> **Exercise**
Repeat exactly the lines running from the first line of the data to the line containing "Awakening means to", both ends included, and nothing else; drop the pictures.

Start of Data

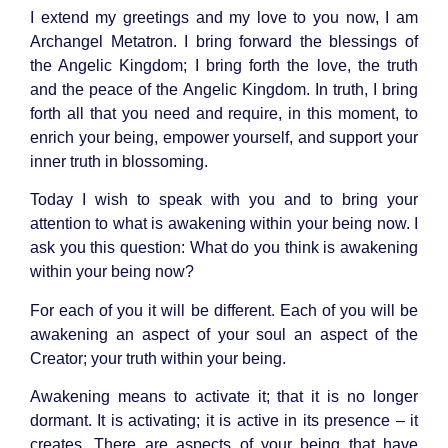
I extend my greetings and my love to you now, I am
Archangel Metatron
. I bring forward the blessings of
the
Angelic Kingdom
; I bring forth the love, the truth
and the peace of the Angelic Kingdom. In truth, I bring
forth all that you need and require, in this moment, to
enrich your being, empower yourself, and support your
inner truth in blossoming.
Today I wish to speak with you and to bring your
attention to what is awakening within your being now. I
ask you this question: What do you think is awakening
within your being now?
For each of you it will be different. Each of you will be
awakening an aspect of your soul an aspect of the
Creator; your truth within your being.
Awakening means to activate it; that it is no longer
dormant. It is activating; it is active in its presence – it
creates. There are aspects of your being that have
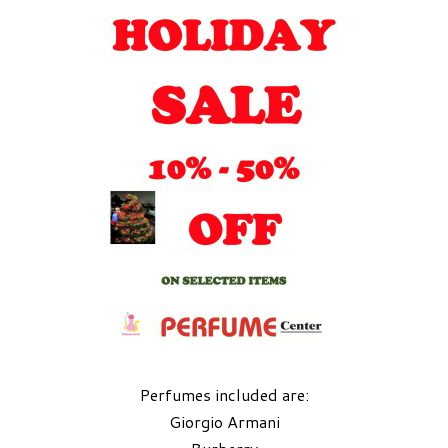
Perfumes included are:
Giorgio Armani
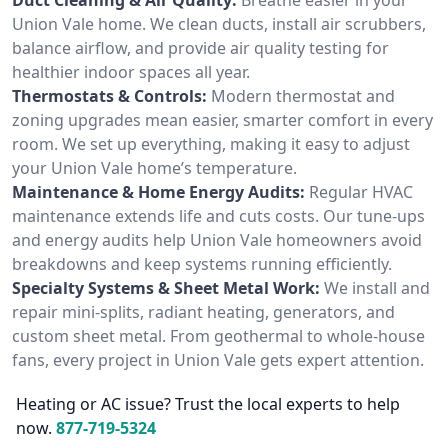
Union Vale home. We clean ducts, install air scrubbers,
balance airflow, and provide air quality testing for
healthier indoor spaces all year.
Thermostats & Controls:
Modern thermostat and
zoning upgrades mean easier, smarter comfort in every
room. We set up everything, making it easy to adjust
your Union Vale home’s temperature.
Maintenance & Home Energy Audits:
Regular HVAC
maintenance extends life and cuts costs. Our tune-ups
and energy audits help Union Vale homeowners avoid
breakdowns and keep systems running efficiently.
Specialty Systems & Sheet Metal Work:
We install and
repair mini-splits, radiant heating, generators, and
custom sheet metal. From geothermal to whole-house
fans, every project in Union Vale gets expert attention.
Heating or AC issue? Trust the local experts to help
now.
877-719-5324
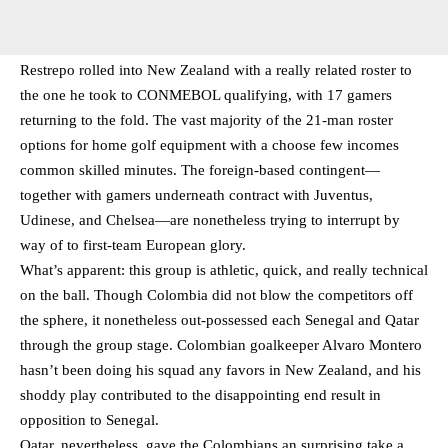
Restrepo rolled into New Zealand with a really related roster to
the one he took to CONMEBOL qualifying, with 17 gamers
returning to the fold. The vast majority of the 21-man roster
options for home golf equipment with a choose few incomes
common skilled minutes. The foreign-based contingent—
together with gamers underneath contract with Juventus,
Udinese, and Chelsea—are nonetheless trying to interrupt by
way of to first-team European glory.
What’s apparent: this group is athletic, quick, and really technical
on the ball. Though Colombia did not blow the competitors off
the sphere, it nonetheless out-possessed each Senegal and Qatar
through the group stage. Colombian goalkeeper Alvaro Montero
hasn’t been doing his squad any favors in New Zealand, and his
shoddy play contributed to the disappointing end result in
opposition to Senegal.
Qatar, nevertheless, gave the Colombians an surprising take a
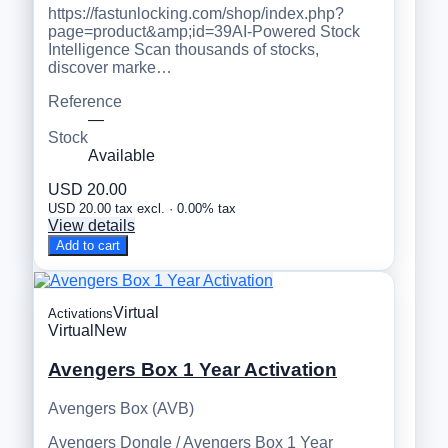
https://fastunlocking.com/shop/index.php?
page=product&amp;id=39AI-Powered Stock
Intelligence Scan thousands of stocks,
discover marke…
Reference
—
Stock
Available
USD 20.00
USD 20.00 tax excl. · 0.00% tax
View details
Add to cart
Virtual
Activations
Virtual
New
Avengers Box 1 Year Activation
Avengers Box (AVB)
Avengers Dongle / Avengers Box 1 Year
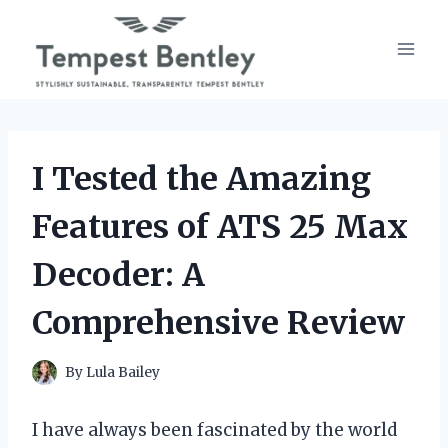
Skip
to
content
I Tested the Amazing
Features of ATS 25 Max
Decoder: A
Comprehensive Review
By
Lula Bailey
I have always been fascinated by the world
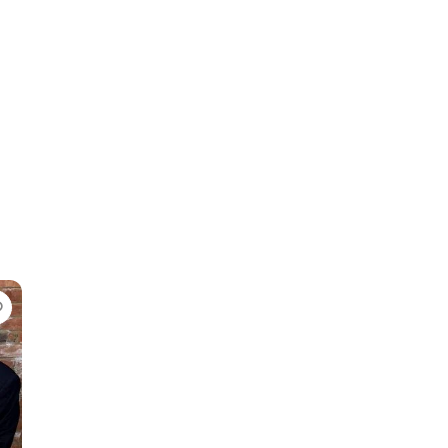
Favorite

End of Data

> **Written response**
I extend my greetings and my love to you now, I am
Archangel Metatron
. I bring forward the blessings of
the
Angelic Kingdom
; I bring forth the love, the truth
and the peace of the Angelic Kingdom. In truth, I bring
forth all that you need and require, in this moment, to
enrich your being, empower yourself, and support your
inner truth in blossoming.
Today I wish to speak with you and to bring your
attention to what is awakening within your being now. I
ask you this question: What do you think is awakening
within your being now?
For each of you it will be different. Each of you will be
awakening an aspect of your soul an aspect of the
Creator; your truth within your being.
Awakening means to activate it; that it is no longer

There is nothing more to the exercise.